Ахромеев взял папку. Цифры плясали перед глазами — миллиарды рублей, годы труда КБ, бессонные ночи инженеров. Всё это теперь просто груда железа.
— Михаил Петрович, вы воевали? — спросил он вдруг.
— Так точно.
— Тогда знаете, что порой отступление — тоже победа. И главное — не превратить его в бегство.
Лобов кивнул, но в глазах его плескалось сомнение. Молодые офицеры не понимали, что для них разоружение было почти предательством.
— Товарищ маршал, а если…
— А если мы ошибаемся? — Ахромеев перебил его жёстко. — Пусть история рассудит. Только вот спросит она с нас посмертно.
И вечером седьмого декабря Большой театр был полон до отказа. В правительственной ложе сидели те, кто завтра будет решать судьбу мира — Горбачёв и Рейган, их жёны, министры и советники. На сцене умирала Одетта, звучала музыка Чайковского.

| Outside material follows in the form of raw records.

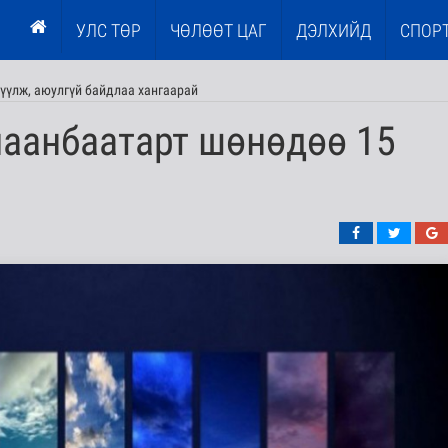
УЛС ТӨР
ЧӨЛӨӨТ ЦАГ
ДЭЛХИЙД
СПОР
үүлж, аюулгүй байдлаа хангаарай
лаанбаатарт шөнөдөө 15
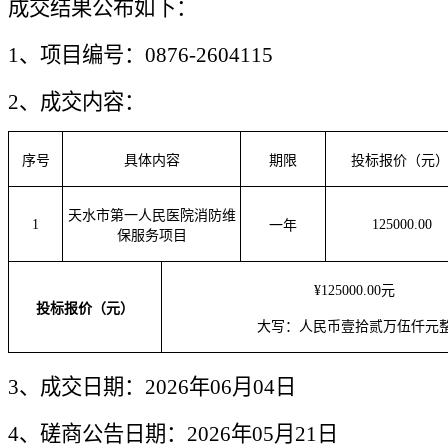
成交结果公布如下：
1、
项目编号：
0876-2604
115
2、成交内容：
序号
具体内容
期限
投标报价（元
天水市第一人民医院消防维
1
125000.00
一年
保服务项目
¥125000.00元
投标
报价
（
元
）
大写：人民币壹拾贰万伍仟元
3、成交日期：
2026年06月04日
4、
磋商
公告日期：
2026年
05
月
21
日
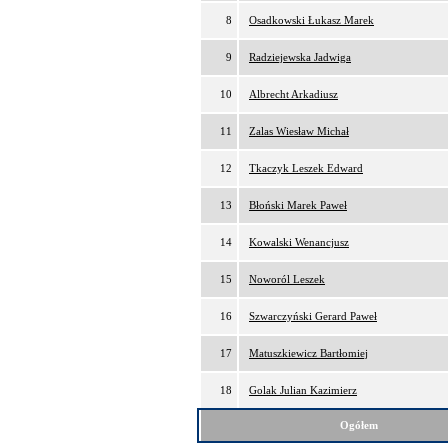
8
Osadkowski Łukasz Marek
9
Radziejewska Jadwiga
10
Albrecht Arkadiusz
11
Zalas Wiesław Michał
12
Tkaczyk Leszek Edward
13
Błoński Marek Paweł
14
Kowalski Wenancjusz
15
Noworól Leszek
16
Szwarczyński Gerard Paweł
17
Matuszkiewicz Bartłomiej
18
Golak Julian Kazimierz
Ogółem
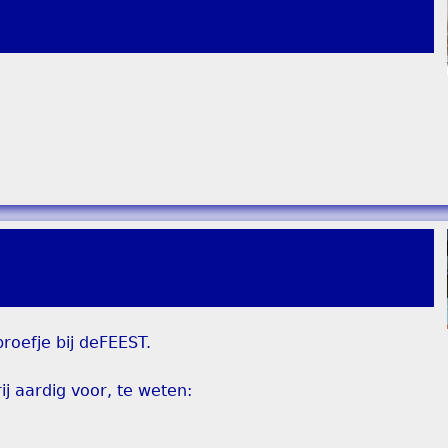
roefje bij deFEEST.
j aardig voor, te weten:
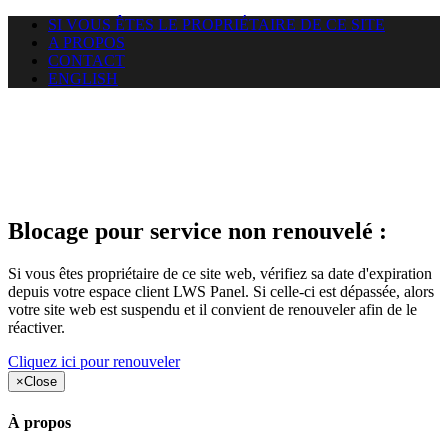
SI VOUS ÊTES LE PROPRIÉTAIRE DE CE SITE
A PROPOS
CONTACT
ENGLISH
Le site web duoscom.com
auquel vous essayez d’accéder
est suspendu
Blocage pour service non renouvelé :
Si vous êtes propriétaire de ce site web, vérifiez sa date d'expiration
depuis votre espace client LWS Panel. Si celle-ci est dépassée, alors
votre site web est suspendu et il convient de renouveler afin de le
réactiver.
Cliquez ici pour renouveler
×
Close
À propos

Рейган наклонился к Горбачёву и сказал по-английски, негромко.
— Прекрасная музыка… Жаль только, что такая печальная.
— Все русские сказки грустные, мистер президент, — Горбачёв говорил негромко, словно признавался в семейной тайне. — В этом и есть правда жизни. Счастливые концы бывают только в американских фильмах.
Рейган усмехнулся, но в его глазах мелькнула тоска.
— А если мы попробуем написать счастливый финал для настоящей истории? — спросил он.
Горбачёв задержал взгляд на собеседнике. В усталых глазах Рейгана он увидел своё собственное отражение — измотанность от бесконечной холодной войны, жажду оставить детям мир без ядерной петли на шее.
— Попробуем, — выдохнул Михаил Сергеевич. — Только помните, что в русских сказках счастье всегда достаётся дорогой ценой.
Наутро же Красная площадь затаилась под тяжёлым снегом. Техники возились с микрофонами, охрана прочёсывала периметр, а журналисты нервно щёлкали затворами — весь мир замер в предвкушении. И в чёрной «Волге», мчащейся к Кремлю, Фалин перечитывал текст договора. Черняев рядом курил одну за другой и взгляд его метался по заснеженным улицам.
— Валентин Михайлович, — вдруг сказал он глухо, — мы сейчас стоим у истоков нового мира.
— Или на похоронах старого, — Фалин не поднял глаз от бумаги. — В сущности, это одно и то же.
Ну а после у Спасских ворот машина остановилась. И уже через несколько часов здесь встретятся двое. Два человека, способных одним словом стереть цивилизацию с лица земли. Но сегодня они собирались отказаться от части своей безумной силы. Фалин захлопнул папку с бумагами.
— Знаешь, что меня поражает? — произнёс он вполголоса. — Мы больше боимся мира, чем войны. К войне нас готовили семьдесят лет. А к миру — никто и никогда.
Черняев затушил сигарету.
— Значит, пора учиться, — бросил он коротко.
И сейчас они думали лишь об одном — скоро мир проснётся другим. Но станет ли он лучше или хуже… Никто ещё не знал.